Sob o ponto de vista estético e teórico, Aristóteles, em sua Poética constitui um ponto de reflexão obrigatória para o estudo da dramaturgia. Está na raiz de tudo o que se sabe sobre a arte de escrever para o teatro.
A Arte Poética chegou ao século XVI bastante mutilada. Perdeu-se o capítulo II, que, muito provavelmente falava a respeito da comédia, mas os 26 capítulos da obra, como um todo tem capital importância para a dramaturgia universal, para a história do pensamento e da crítica literária. É o primeiro documento do ocidente, ao menos, que se tem notícia a oferecer-nos parâmetros específicos de construção literário-dramática. Ainda que repouse sobre o texto de Aristóteles, os equívocos cometidos pelos seus intérpretes, sobretudo os franceses dos séculos XVII e XVIII que, durante o neoclassicismo francês se apropriaram das supostas unidades de ação, lugar e tempo, presentes na Poética e a usaram, como um modelo a ser seguido.
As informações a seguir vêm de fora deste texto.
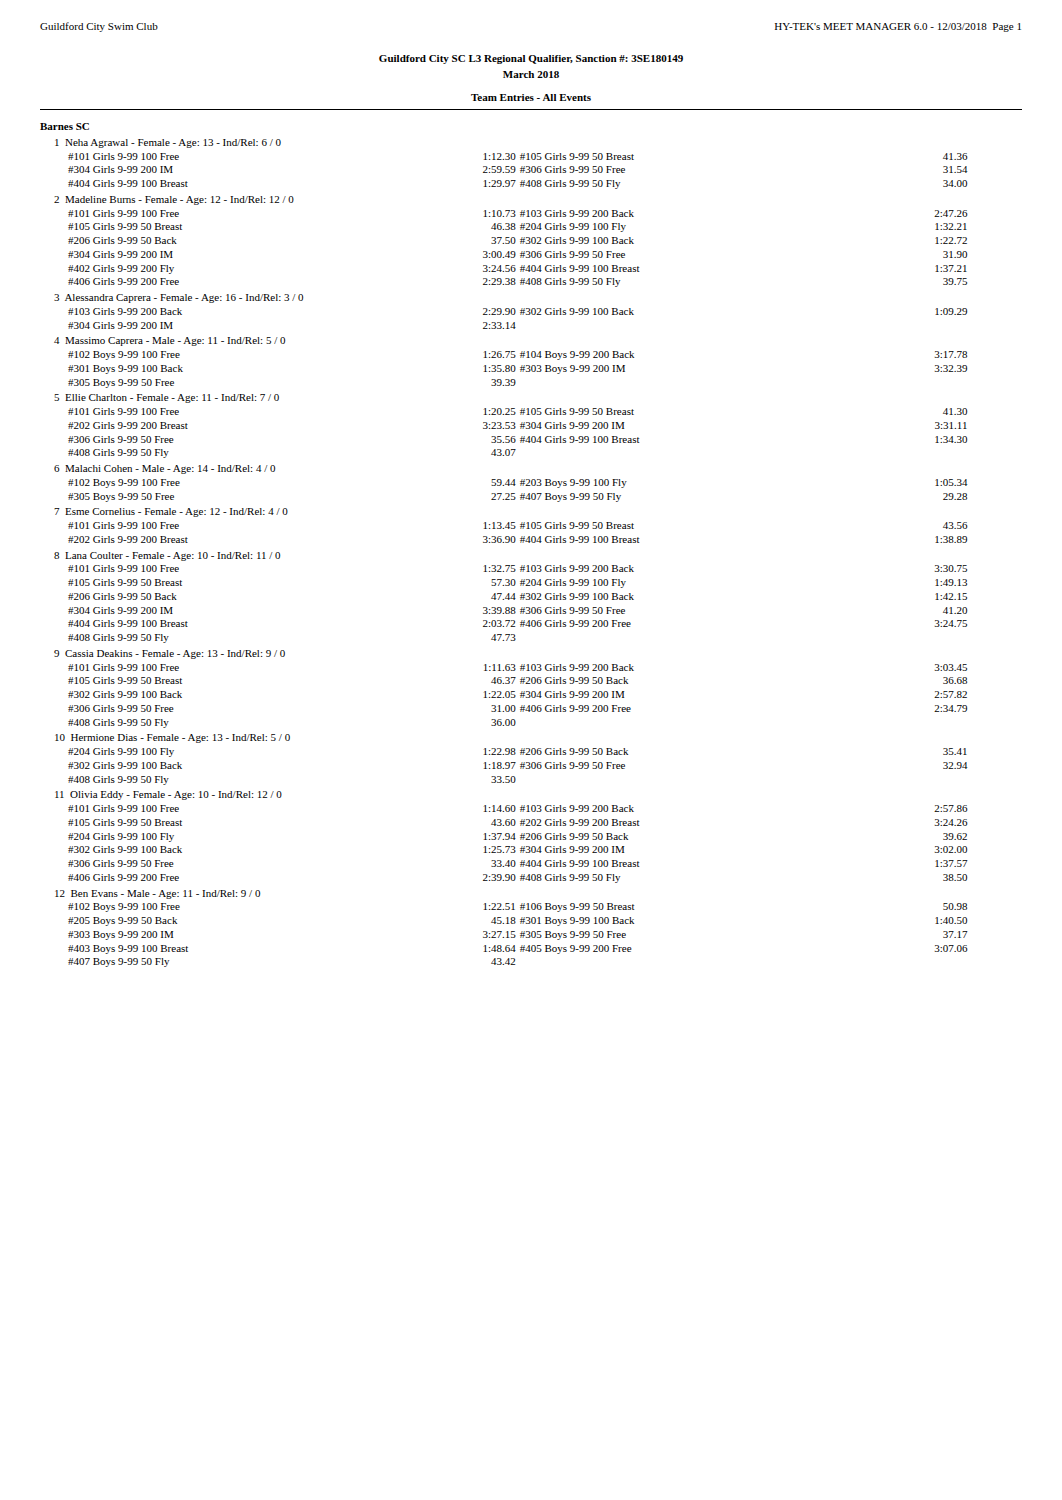Guildford City Swim Club
HY-TEK's MEET MANAGER 6.0 - 12/03/2018 Page 1
Guildford City SC L3 Regional Qualifier, Sanction #: 3SE180149
March 2018
Team Entries - All Events
Barnes SC
1 Neha Agrawal - Female - Age: 13 - Ind/Rel: 6 / 0
| #101 Girls 9-99 100 Free | 1:12.30 | #105 Girls 9-99 50 Breast | 41.36 |
| #304 Girls 9-99 200 IM | 2:59.59 | #306 Girls 9-99 50 Free | 31.54 |
| #404 Girls 9-99 100 Breast | 1:29.97 | #408 Girls 9-99 50 Fly | 34.00 |
2 Madeline Burns - Female - Age: 12 - Ind/Rel: 12 / 0
| #101 Girls 9-99 100 Free | 1:10.73 | #103 Girls 9-99 200 Back | 2:47.26 |
| #105 Girls 9-99 50 Breast | 46.38 | #204 Girls 9-99 100 Fly | 1:32.21 |
| #206 Girls 9-99 50 Back | 37.50 | #302 Girls 9-99 100 Back | 1:22.72 |
| #304 Girls 9-99 200 IM | 3:00.49 | #306 Girls 9-99 50 Free | 31.90 |
| #402 Girls 9-99 200 Fly | 3:24.56 | #404 Girls 9-99 100 Breast | 1:37.21 |
| #406 Girls 9-99 200 Free | 2:29.38 | #408 Girls 9-99 50 Fly | 39.75 |
3 Alessandra Caprera - Female - Age: 16 - Ind/Rel: 3 / 0
| #103 Girls 9-99 200 Back | 2:29.90 | #302 Girls 9-99 100 Back | 1:09.29 |
| #304 Girls 9-99 200 IM | 2:33.14 | | |
4 Massimo Caprera - Male - Age: 11 - Ind/Rel: 5 / 0
| #102 Boys 9-99 100 Free | 1:26.75 | #104 Boys 9-99 200 Back | 3:17.78 |
| #301 Boys 9-99 100 Back | 1:35.80 | #303 Boys 9-99 200 IM | 3:32.39 |
| #305 Boys 9-99 50 Free | 39.39 | | |
5 Ellie Charlton - Female - Age: 11 - Ind/Rel: 7 / 0
| #101 Girls 9-99 100 Free | 1:20.25 | #105 Girls 9-99 50 Breast | 41.30 |
| #202 Girls 9-99 200 Breast | 3:23.53 | #304 Girls 9-99 200 IM | 3:31.11 |
| #306 Girls 9-99 50 Free | 35.56 | #404 Girls 9-99 100 Breast | 1:34.30 |
| #408 Girls 9-99 50 Fly | 43.07 | | |
6 Malachi Cohen - Male - Age: 14 - Ind/Rel: 4 / 0
| #102 Boys 9-99 100 Free | 59.44 | #203 Boys 9-99 100 Fly | 1:05.34 |
| #305 Boys 9-99 50 Free | 27.25 | #407 Boys 9-99 50 Fly | 29.28 |
7 Esme Cornelius - Female - Age: 12 - Ind/Rel: 4 / 0
| #101 Girls 9-99 100 Free | 1:13.45 | #105 Girls 9-99 50 Breast | 43.56 |
| #202 Girls 9-99 200 Breast | 3:36.90 | #404 Girls 9-99 100 Breast | 1:38.89 |
8 Lana Coulter - Female - Age: 10 - Ind/Rel: 11 / 0
| #101 Girls 9-99 100 Free | 1:32.75 | #103 Girls 9-99 200 Back | 3:30.75 |
| #105 Girls 9-99 50 Breast | 57.30 | #204 Girls 9-99 100 Fly | 1:49.13 |
| #206 Girls 9-99 50 Back | 47.44 | #302 Girls 9-99 100 Back | 1:42.15 |
| #304 Girls 9-99 200 IM | 3:39.88 | #306 Girls 9-99 50 Free | 41.20 |
| #404 Girls 9-99 100 Breast | 2:03.72 | #406 Girls 9-99 200 Free | 3:24.75 |
| #408 Girls 9-99 50 Fly | 47.73 | | |
9 Cassia Deakins - Female - Age: 13 - Ind/Rel: 9 / 0
| #101 Girls 9-99 100 Free | 1:11.63 | #103 Girls 9-99 200 Back | 3:03.45 |
| #105 Girls 9-99 50 Breast | 46.37 | #206 Girls 9-99 50 Back | 36.68 |
| #302 Girls 9-99 100 Back | 1:22.05 | #304 Girls 9-99 200 IM | 2:57.82 |
| #306 Girls 9-99 50 Free | 31.00 | #406 Girls 9-99 200 Free | 2:34.79 |
| #408 Girls 9-99 50 Fly | 36.00 | | |
10 Hermione Dias - Female - Age: 13 - Ind/Rel: 5 / 0
| #204 Girls 9-99 100 Fly | 1:22.98 | #206 Girls 9-99 50 Back | 35.41 |
| #302 Girls 9-99 100 Back | 1:18.97 | #306 Girls 9-99 50 Free | 32.94 |
| #408 Girls 9-99 50 Fly | 33.50 | | |
11 Olivia Eddy - Female - Age: 10 - Ind/Rel: 12 / 0
| #101 Girls 9-99 100 Free | 1:14.60 | #103 Girls 9-99 200 Back | 2:57.86 |
| #105 Girls 9-99 50 Breast | 43.60 | #202 Girls 9-99 200 Breast | 3:24.26 |
| #204 Girls 9-99 100 Fly | 1:37.94 | #206 Girls 9-99 50 Back | 39.62 |
| #302 Girls 9-99 100 Back | 1:25.73 | #304 Girls 9-99 200 IM | 3:02.00 |
| #306 Girls 9-99 50 Free | 33.40 | #404 Girls 9-99 100 Breast | 1:37.57 |
| #406 Girls 9-99 200 Free | 2:39.90 | #408 Girls 9-99 50 Fly | 38.50 |
12 Ben Evans - Male - Age: 11 - Ind/Rel: 9 / 0
| #102 Boys 9-99 100 Free | 1:22.51 | #106 Boys 9-99 50 Breast | 50.98 |
| #205 Boys 9-99 50 Back | 45.18 | #301 Boys 9-99 100 Back | 1:40.50 |
| #303 Boys 9-99 200 IM | 3:27.15 | #305 Boys 9-99 50 Free | 37.17 |
| #403 Boys 9-99 100 Breast | 1:48.64 | #405 Boys 9-99 200 Free | 3:07.06 |
| #407 Boys 9-99 50 Fly | 43.42 | | |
Em resumo, o livro se propõe a estabelecer uma introdução geral sobre a essência da poesia, seus diferentes gêneros, suas origens psicológicas, a história de seus inícios; procura estabelecer uma teoria da tragédia; fragmentos de uma teoria da epopéia e uma comparação entre epopéia e tragédia.
São idéias principais do livro: a idéia de que a poesia é uma imitação pela voz e distingue-se assim das artes plásticas que imitam pela forma e pela cor; a dança que imita pelo ritmo; a tragédia e a comédia que imitam pelo ritmo, pela linguagem e pela melopéia (Entre os gregos, a arte de compor melodias, mediante a utilização de seus elementos: sons, intervalos, modos, tons de transposição).
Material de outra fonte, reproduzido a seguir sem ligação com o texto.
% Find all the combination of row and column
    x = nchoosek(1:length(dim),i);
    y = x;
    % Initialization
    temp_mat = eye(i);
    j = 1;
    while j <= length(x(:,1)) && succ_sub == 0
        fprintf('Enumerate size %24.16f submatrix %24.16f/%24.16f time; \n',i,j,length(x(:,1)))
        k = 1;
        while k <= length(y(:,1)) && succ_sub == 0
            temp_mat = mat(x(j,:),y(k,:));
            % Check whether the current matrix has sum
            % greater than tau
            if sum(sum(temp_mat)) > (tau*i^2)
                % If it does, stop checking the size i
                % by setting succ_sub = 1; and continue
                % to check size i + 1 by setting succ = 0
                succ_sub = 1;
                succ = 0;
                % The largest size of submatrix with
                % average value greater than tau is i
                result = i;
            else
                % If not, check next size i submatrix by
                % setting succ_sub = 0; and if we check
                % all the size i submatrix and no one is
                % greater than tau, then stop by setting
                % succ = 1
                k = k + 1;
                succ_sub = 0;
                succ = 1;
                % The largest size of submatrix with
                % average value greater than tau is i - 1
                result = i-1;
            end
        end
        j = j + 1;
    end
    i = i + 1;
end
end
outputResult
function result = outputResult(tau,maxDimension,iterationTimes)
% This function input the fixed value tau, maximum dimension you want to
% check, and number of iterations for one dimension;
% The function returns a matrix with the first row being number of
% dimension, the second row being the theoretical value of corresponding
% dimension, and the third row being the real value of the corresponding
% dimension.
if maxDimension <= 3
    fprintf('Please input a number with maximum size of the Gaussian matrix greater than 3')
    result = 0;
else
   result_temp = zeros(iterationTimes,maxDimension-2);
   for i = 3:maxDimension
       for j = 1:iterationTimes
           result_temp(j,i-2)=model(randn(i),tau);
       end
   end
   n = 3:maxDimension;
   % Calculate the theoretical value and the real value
Segundo Aristóteles a arte imita “os caracteres, as emoções e as ações”. Entre as instituições, o drama, melhor que outra qualquer, reproduz a ação. Os caracteres pintados classificam-se em bons e maus, preocupações morais, importantes para Platão, mas nem tanto para Aristóteles, que não as subordina a arte, mas também não a dissocia. As imitações dividem-se em imitações narrativas e em imitações dramáticas. No drama, a ação é imitada pelas próprias personagens, daí resultam diferenças entre a poesia épica e a tragédia. Embora ambas tratem de assuntos sérios em metros grandiosos, a epopéia dispõe de um só metro, apresenta-se como narrativa, não está sujeita a qualquer limite de tempo, ao passo que a tragédia procura manter-se, tanto quanto possível, nos limites de uma revolução solar, ou pouco mais ou menos. Eis, talvez aí uma justificativa para a idéia da regra de “unidade de tempo”. A unidade de lugar não está posta, com maior precisão, na Arte Poética. Enfim, o que Aristóteles afirma é que as partes constitutivas da tragédia e da epopéia são distintas.
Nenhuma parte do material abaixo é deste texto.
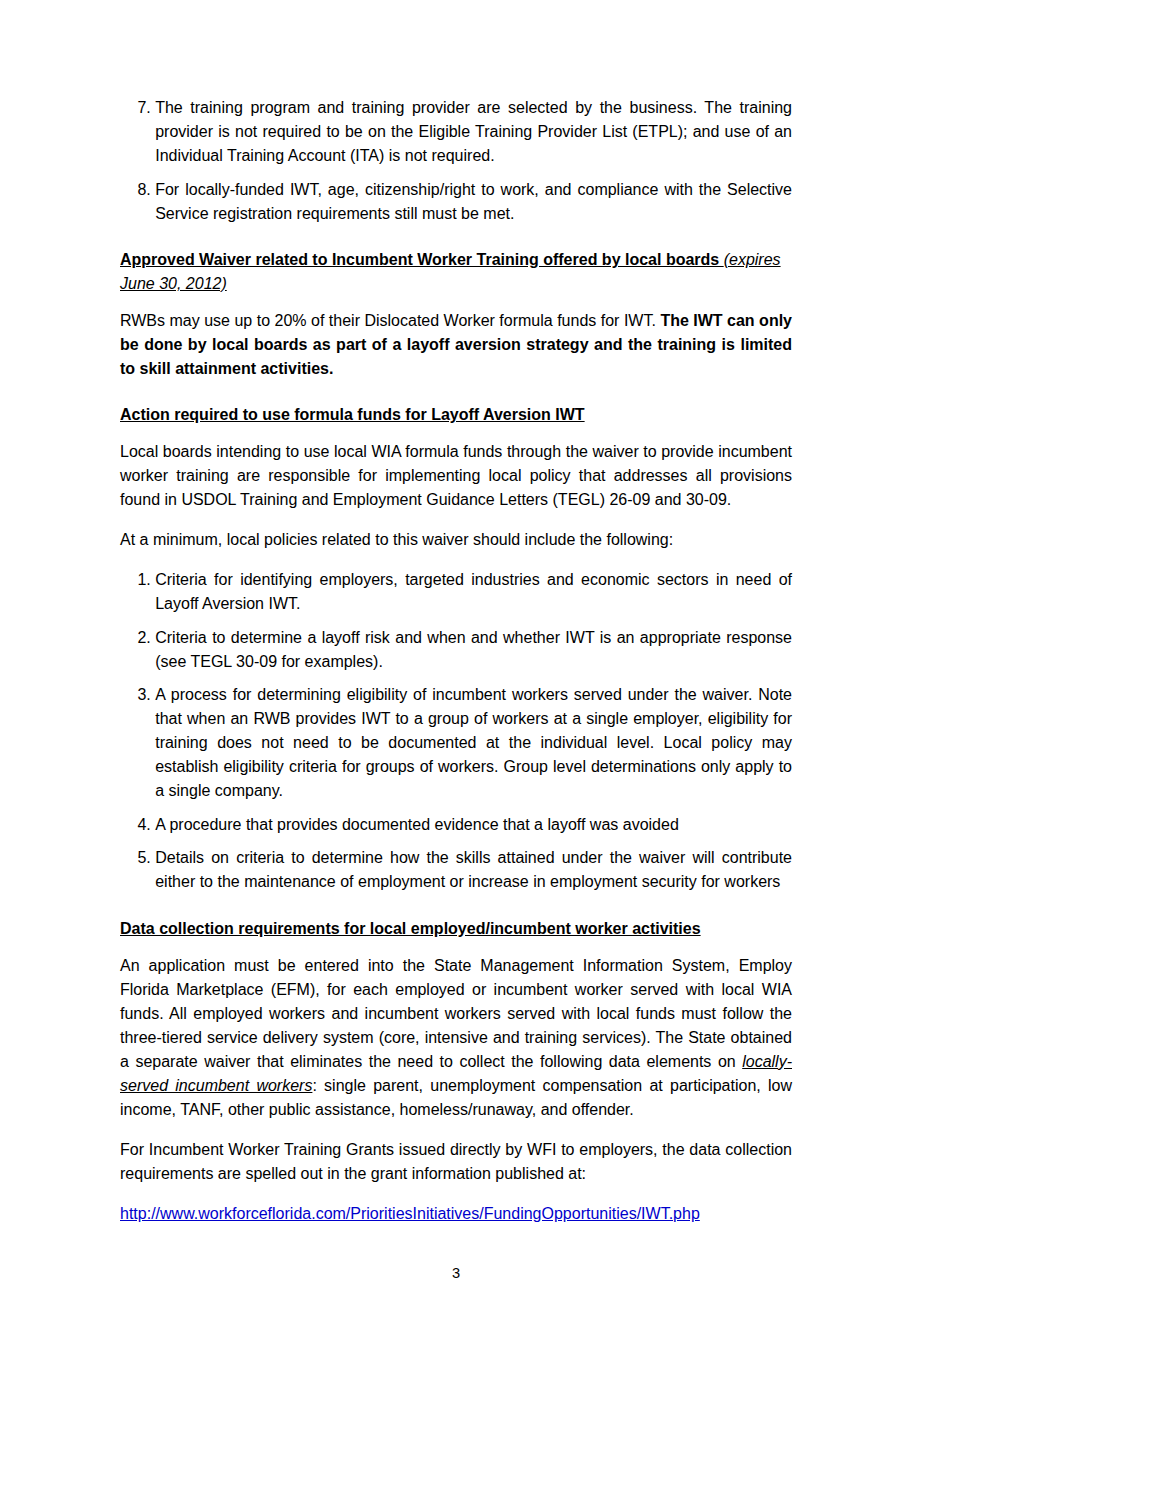The training program and training provider are selected by the business. The training provider is not required to be on the Eligible Training Provider List (ETPL); and use of an Individual Training Account (ITA) is not required.
For locally-funded IWT, age, citizenship/right to work, and compliance with the Selective Service registration requirements still must be met.
Approved Waiver related to Incumbent Worker Training offered by local boards (expires June 30, 2012)
RWBs may use up to 20% of their Dislocated Worker formula funds for IWT. The IWT can only be done by local boards as part of a layoff aversion strategy and the training is limited to skill attainment activities.
Action required to use formula funds for Layoff Aversion IWT
Local boards intending to use local WIA formula funds through the waiver to provide incumbent worker training are responsible for implementing local policy that addresses all provisions found in USDOL Training and Employment Guidance Letters (TEGL) 26-09 and 30-09.
At a minimum, local policies related to this waiver should include the following:
Criteria for identifying employers, targeted industries and economic sectors in need of Layoff Aversion IWT.
Criteria to determine a layoff risk and when and whether IWT is an appropriate response (see TEGL 30-09 for examples).
A process for determining eligibility of incumbent workers served under the waiver. Note that when an RWB provides IWT to a group of workers at a single employer, eligibility for training does not need to be documented at the individual level. Local policy may establish eligibility criteria for groups of workers. Group level determinations only apply to a single company.
A procedure that provides documented evidence that a layoff was avoided
Details on criteria to determine how the skills attained under the waiver will contribute either to the maintenance of employment or increase in employment security for workers
Data collection requirements for local employed/incumbent worker activities
An application must be entered into the State Management Information System, Employ Florida Marketplace (EFM), for each employed or incumbent worker served with local WIA funds. All employed workers and incumbent workers served with local funds must follow the three-tiered service delivery system (core, intensive and training services). The State obtained a separate waiver that eliminates the need to collect the following data elements on locally-served incumbent workers: single parent, unemployment compensation at participation, low income, TANF, other public assistance, homeless/runaway, and offender.
For Incumbent Worker Training Grants issued directly by WFI to employers, the data collection requirements are spelled out in the grant information published at:
http://www.workforceflorida.com/PrioritiesInitiatives/FundingOpportunities/IWT.php
3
Há uma definição de tragédia que consiste na imitação de uma ação em sua natureza íntima, seu fim, seus elementos, com princípio, meio e fim. Ação essa que deve comportar certa extensão. Seu objetivo é a catarse, ou mais ou menos obter, por meio de compaixão ou temor, a purificação da emoção teatral.
Para Aristóteles o dramático é uma relação de fatos e acontecimentos, entre causa e efeito, encadeados segundo uma ordem criada pelo autor.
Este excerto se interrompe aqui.